En moins d'un siècle, les Chinois s'insèrent dans le réseau commercial par les fameuses "boutique chinois" qui se répandent jusque dans les Hauts. Avec le développement économique qui accompagne la 1ère guerre mondiale, le nombre de commerçants chinois augmente et progressivement ils accèdent au réseau d'importation et deviennent grossistes.
Cet accroissement entraîne une augmentation dans le recrutement de la main-d'œuvre, en particulier celle des commis, venus souvent de la même région, du même clan que leur employeur, ce qui confortera le clivage Hakkas-Cantonnais, les premiers se concentrant dans le sud, les autres dans le nord de l'île. Pourtant à côté de leur rôle primordial dans le commerce, les Chinois percent aussi dans l'industrie. Ainsi ils prennent dès le début du XXe siècle le contrôle des manufactures de tabac produisant cigarettes et allumettes, tandis que d'autres se lancent dans l'agroalimentaire. Il ne faut pas négliger non plus l'impact de l'organisation familiale dans laquelle les femmes prennent toute leur place ainsi que celui des associations dont l'aide facilite l'intégration des nouveaux arrivants.
Entre les deux guerres, avec l'arrivée en masse des femmes, on va assister à la multiplication des écoles franco-chinoises dont l'âge d'or se situe entre 1942 et 45. Ensuite la christianisation, sensible surtout après la 2e guerre mondiale va relancer les unions mixtes et sera un nouveau facteur d'intégration. Autre élément déterminant, en 1946 la départementalisation restreint fortement le flux migratoire jusqu'à l'interdiction formelle d'entrée en 1950, et favorise en parallèle une politique d'assimilation, avec de nombreuses naturalisations. Ce statut de département va aussi bouleverser l'organisation économique, avec une baisse d'influence des grandes familles liées aux plantations et un renforcement du secteur tertiaire. Les Chinois sauront profiter de ces mutations et prendront notamment leur place dans la naissance des grandes surfaces.
Suivant ce mouvement de modernisation, de nombreuses boutiques se transforment en supérettes ou libre-service, et l'on assiste parallèlement à un regroupement sous l'égide de grandes sociétés d'achat, ou en coopératives de petits commerçants. Face à une certaine saturation du commerce alimentaire et le déclin du commerce de détail, on voit aussi l'activité des Chinois se diversifier dans les années 70, notamment dans les restaurants, les hôtels de moyenne gamme, mais aussi l'électroménager, l'automobile ou encore l'imprimerie.

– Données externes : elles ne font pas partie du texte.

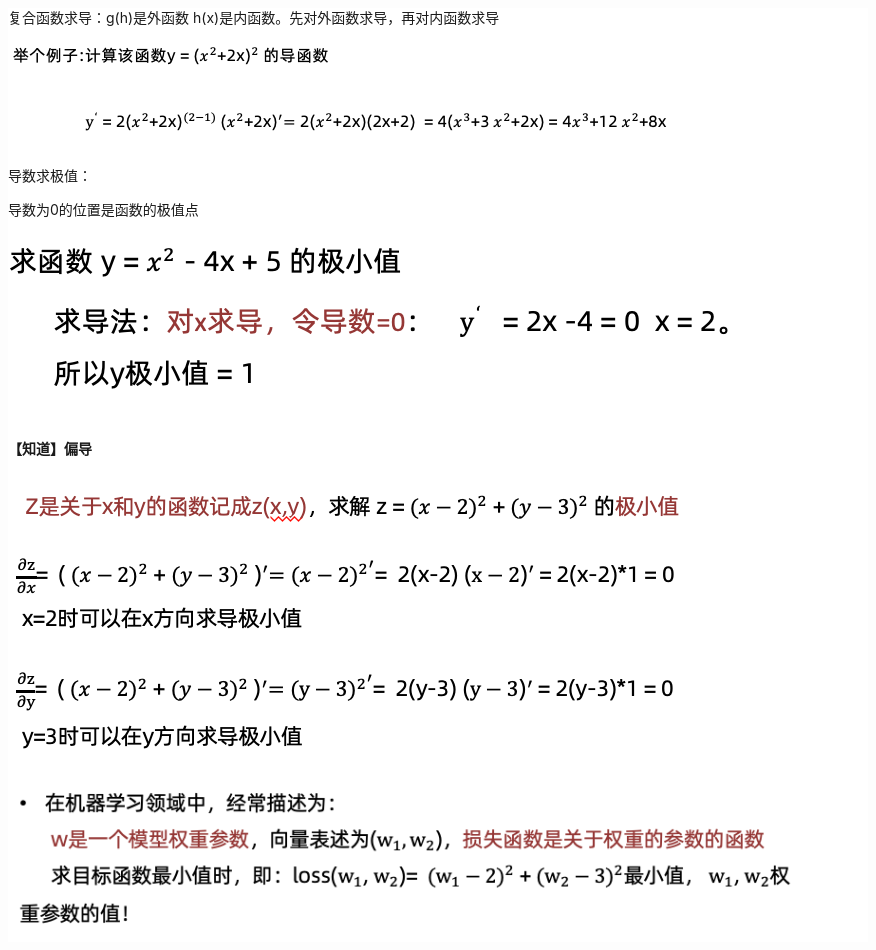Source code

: 复合函数求导：g(h)是外函数 h(x)是内函数。先对外函数求导，再对内函数求导

![image-20230901143204713](./images/image-20230901143204713.png)



导数求极值：

导数为0的位置是函数的极值点 

![image-20230901143529603](./images/image-20230901143529603.png)

#### 【知道】偏导

![image-20230901144053678](./images/image-20230901144053678.png)



![image-20230901144102962](./images/image-20230901144102962.png)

Avec l'accélération économique des dernières décennies, si l'entreprise familiale reste la référence, on voit des alliances élargies réunissant Hakkas et Cantonnais et même des groupements financiers inter-ethniques, réunissant Chinois et Malbars ou Créoles. Parallèlement à cette "créolisation" par le brassage des intérêts économiques, on voit aussi l'entrée des Chinois dans la vie publique.
Aujourd'hui la communauté chinoise, forte de plus de 20 000 personnes paraît donc bien intégrée. La nouvelle génération se considère avant tout Française ou Réunionnaise d'origine chinoise, avant de se dire Hakka ou Cantonnais et parallèlement on en voit un certain nombre retourner à la recherche de leurs racines à travers des activités culturelles diverses, calligraphie, danses, arts martiaux... L'intégration dans la société réunionnaise n'implique donc pas une coupure d'avec son pays d'origine, même si le lien paraît un peu moins fort pour les jeunes générations.